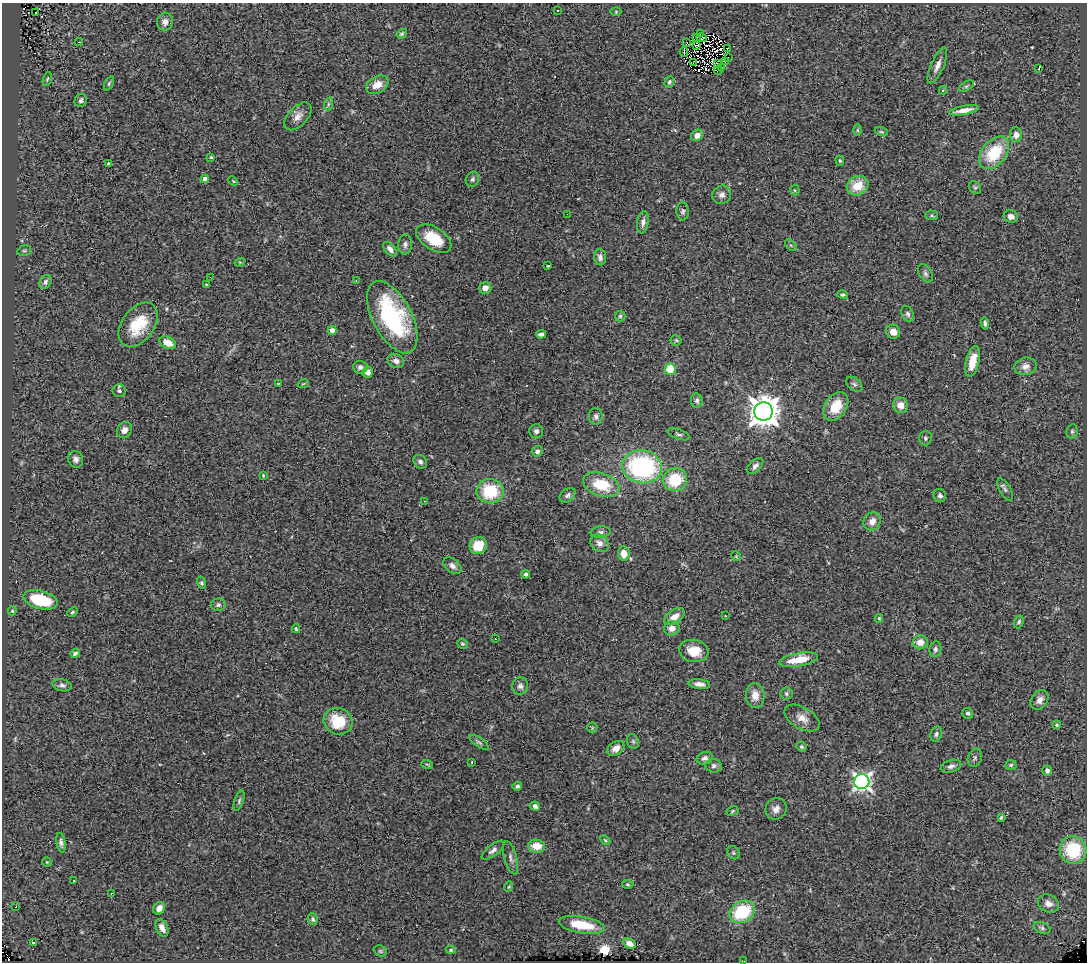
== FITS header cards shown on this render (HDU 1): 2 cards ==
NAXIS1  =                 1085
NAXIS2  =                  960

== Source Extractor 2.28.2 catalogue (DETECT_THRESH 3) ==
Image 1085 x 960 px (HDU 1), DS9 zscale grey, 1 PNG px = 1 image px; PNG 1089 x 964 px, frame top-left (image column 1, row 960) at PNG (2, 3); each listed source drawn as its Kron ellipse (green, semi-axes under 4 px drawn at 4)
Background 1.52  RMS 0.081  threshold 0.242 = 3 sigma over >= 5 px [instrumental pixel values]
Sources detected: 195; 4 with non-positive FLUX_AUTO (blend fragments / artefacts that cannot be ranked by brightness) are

# [Set task]
Copy every line of text from the records above character for character, omitting the pictures.

# [The answer]
== FITS header cards shown on this render (HDU 1): 2 cards ==
NAXIS1  =                 1085
NAXIS2  =                  960

== Source Extractor 2.28.2 catalogue (DETECT_THRESH 3) ==
Image 1085 x 960 px (HDU 1), DS9 zscale grey, 1 PNG px = 1 image px; PNG 1089 x 964 px, frame top-left (image column 1, row 960) at PNG (2, 3); each listed source drawn as its Kron ellipse (green, semi-axes under 4 px drawn at 4)
Background 1.52  RMS 0.081  threshold 0.242 = 3 sigma over >= 5 px [instrumental pixel values]
Sources detected: 195; 4 with non-positive FLUX_AUTO (blend fragments / artefacts that cannot be ranked by brightness) are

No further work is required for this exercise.